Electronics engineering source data
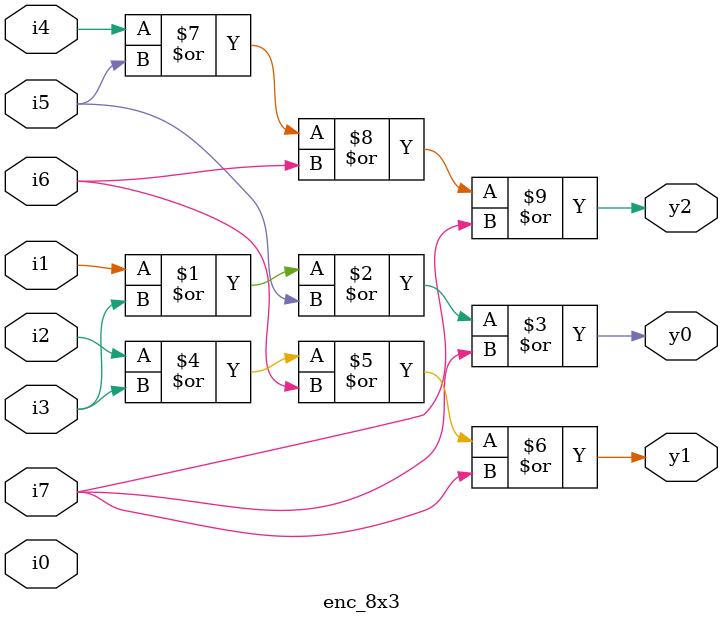
<source format=sv>
module enc_8x3(y0,y1,y2,i0,i1,i2,i3,i4,i5,i6,i7);
  output y0,y1,y2;
  input i0,i1,i2,i3,i4,i5,i6,i7;
  
 // or r1(y0,i1,i3,i5,i7);
  //or r2(y1,i2,i3,i6,i7);
  //or r3(y2,i4,i5,i6,i7);
  
  assign y0 = i1 | i3 | i5 | i7;
  assign y1 = i2 | i3 | i6 | i7;
  assign y2 = i4 | i5 | i6 | i7; 
endmodule 
</source>
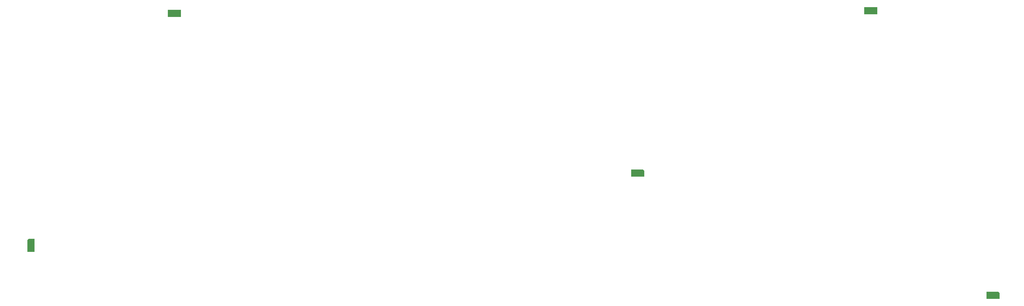
<source format=gbr>
%TF.GenerationSoftware,KiCad,Pcbnew,8.0.8-8.0.8-0~ubuntu24.04.1*%
%TF.CreationDate,2025-08-07T17:00:54-04:00*%
%TF.ProjectId,display_15_in,64697370-6c61-4795-9f31-355f696e2e6b,2*%
%TF.SameCoordinates,Original*%
%TF.FileFunction,Paste,Bot*%
%TF.FilePolarity,Positive*%
%FSLAX46Y46*%
G04 Gerber Fmt 4.6, Leading zero omitted, Abs format (unit mm)*
G04 Created by KiCad (PCBNEW 8.0.8-8.0.8-0~ubuntu24.04.1) date 2025-08-07 17:00:54*
%MOMM*%
%LPD*%
G01*
G04 APERTURE LIST*
G04 Aperture macros list*
%AMOutline5P*
0 Free polygon, 5 corners , with rotation*
0 The origin of the aperture is its center*
0 number of corners: always 5*
0 $1 to $10 corner X, Y*
0 $11 Rotation angle, in degrees counterclockwise*
0 create outline with 5 corners*
4,1,5,$1,$2,$3,$4,$5,$6,$7,$8,$9,$10,$1,$2,$11*%
%AMOutline6P*
0 Free polygon, 6 corners , with rotation*
0 The origin of the aperture is its center*
0 number of corners: always 6*
0 $1 to $12 corner X, Y*
0 $13 Rotation angle, in degrees counterclockwise*
0 create outline with 6 corners*
4,1,6,$1,$2,$3,$4,$5,$6,$7,$8,$9,$10,$11,$12,$1,$2,$13*%
%AMOutline7P*
0 Free polygon, 7 corners , with rotation*
0 The origin of the aperture is its center*
0 number of corners: always 7*
0 $1 to $14 corner X, Y*
0 $15 Rotation angle, in degrees counterclockwise*
0 create outline with 7 corners*
4,1,7,$1,$2,$3,$4,$5,$6,$7,$8,$9,$10,$11,$12,$13,$14,$1,$2,$15*%
%AMOutline8P*
0 Free polygon, 8 corners , with rotation*
0 The origin of the aperture is its center*
0 number of corners: always 8*
0 $1 to $16 corner X, Y*
0 $17 Rotation angle, in degrees counterclockwise*
0 create outline with 8 corners*
4,1,8,$1,$2,$3,$4,$5,$6,$7,$8,$9,$10,$11,$12,$13,$14,$15,$16,$1,$2,$17*%
G04 Aperture macros list end*
%ADD10R,3.800000X2.000000*%
%ADD11Outline5P,-1.900000X1.000000X1.900000X1.000000X1.900000X-1.000000X-1.500000X-1.000000X-1.900000X-0.600000X180.000000*%
%ADD12Outline5P,-1.900000X1.000000X1.900000X1.000000X1.900000X-1.000000X-1.500000X-1.000000X-1.900000X-0.600000X270.000000*%
G04 APERTURE END LIST*
D10*
%TO.C,GND4*%
X307467000Y-100156000D03*
%TD*%
D11*
%TO.C,3V3*%
X241173000Y-146384000D03*
%TD*%
D12*
%TO.C,3V1*%
X68580000Y-167005000D03*
%TD*%
D10*
%TO.C,GND3*%
X109347000Y-100918000D03*
%TD*%
D11*
%TO.C,3V2*%
X342265000Y-181182000D03*
%TD*%
M02*

</source>
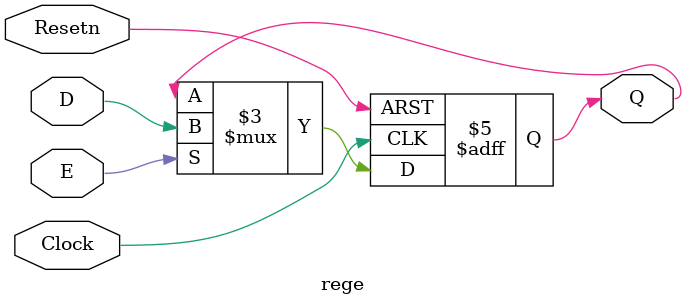
<source format=v>
module rege(D, Clock, Resetn, E, Q);
	input D, Clock, Resetn, E;
	output reg Q;
	
	always @(posedge Clock, negedge Resetn)
		if(Resetn == 0)
			Q <= 0;
		else if(E)
			Q<=D;
endmodule

</source>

**Exercise description**
The required answer is each line of the data in which the word "number" appears.

**Answer section**
0 number of corners: always 5*
0 number of corners: always 6*
0 number of corners: always 7*
0 number of corners: always 8*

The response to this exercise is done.